Je lui avais rendu une visite de courtoisie, et je lui avais expliqué ce que j'avais dans ma manche. Au risque de me faire casser la figure. Je m'en étais sorti vivant, et contre l'avis de ses avocats, Rivers avait racheté les mémoires de la choriste indélicate, et accepter de payer une pension honorable à son épouse infidèle. Il avait gardé de cet épisode un profond mépris pour ma personne, même si je sentais qu'au fond, il aurait pu me trouver sympathique. Pourtant, depuis du temps était passé, et s'il était vraiment resté égal à lui même, moi, j'avais pas mal changé, et plutôt plusieurs fois qu'une.
- Qu'est-ce que vous me voulez, Rivers ?
- J'ai parlé à Botherel. Il pense que mon fils est mal parti. D'ailleurs, il pense aussi, que c'est une erreur de vous employer. Mais puisque Mark en à décidé ainsi...
- Votre fils est moins mal parti depuis que vous avez passé quelques coups de fil. Il n'en demeure pas moins, que quelques lampions lui pendent au nez.
- Mon fils n'est pas coupable.
- Est-ce que vous voulez dire par là qu'il est innocent ?
- Je n'ai jamais aimé votre humour. Ce que je sais c'est que l'effet de mes coups de fil ne sera pas éternel. Ce que je ne sais pas, c'est ce qui va se passer ensuite.
- C'est pourtant assez simple. Ou les éléments à charges s'accumulent, et votre fils sera inculpé de meurtre sur son épouse; sans doute involontaire, ou, on arrive à trouver des failles dans l'accusation, et il s'en sortira, en tout cas, au bénéfice du doute. Une troisième solution existe. Trouver le coupable.
- Quelles chances ?
- Impossible à dire.
- Vous avez quelque chose ?
- Pas la queue d'une piste. Pour l'instant tout ce que je fais est parallèle à l'enquête de la police. Et tout ce que je trouve enfonce votre fils.

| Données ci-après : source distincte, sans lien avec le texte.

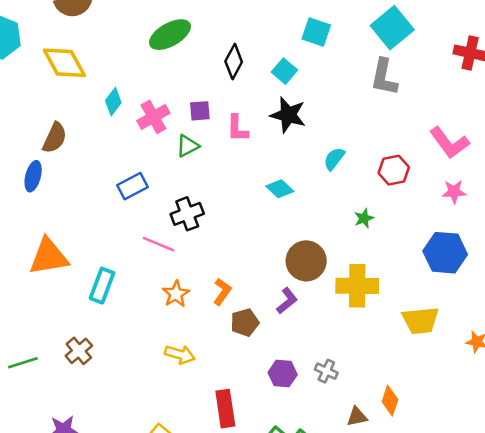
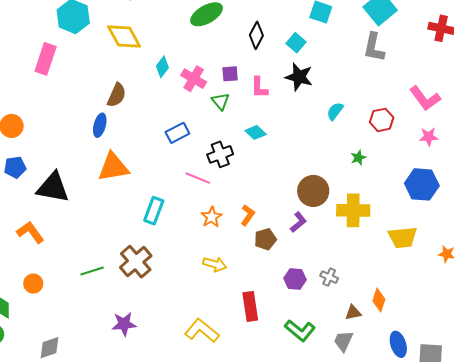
pink cross: (153, 117) -> (194, 79), turned -30
green triangle: (188, 146) -> (220, 101), turned -42
cyan diamond: (280, 189) -> (256, 132), moved
orange triangle: (49, 257) -> (113, 167), moved
brown cross: (79, 351) -> (136, 262), size x1.5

- Ce n'est pas pour ça qu'on vous paye, De Sprague.
- Votre fils me paye. Pas vous. A mes yeux, il reste seul juge de mon travail.
- Je vais vous dire ce que je pense. Je crois que vous travaillez pour le plus offrant. Et je ne me fais pas d'illusions. Les Blondel sont plus riches, plus puissants et ont plus d'entregent que moi. Mark est la victime idéale. D'ici peu, tout le monde sera d'accord pour lui enfoncer la tête.
- Ca peut bien se passer comme ça, en effet.
- Botherel dit qu'en plaidant coupable, il s'en sortira en passant trois ans au trou.
- C'est sans doute vrai.
- Mark ne veut pas en entendre parler.
- Ca règle la question.
- Ca ne règle rien du tout. Je veux que vous travailliez pour moi De Sprague. Ce crétin est en train de se suicider.
- Des clous, j'ai déjà un employeur.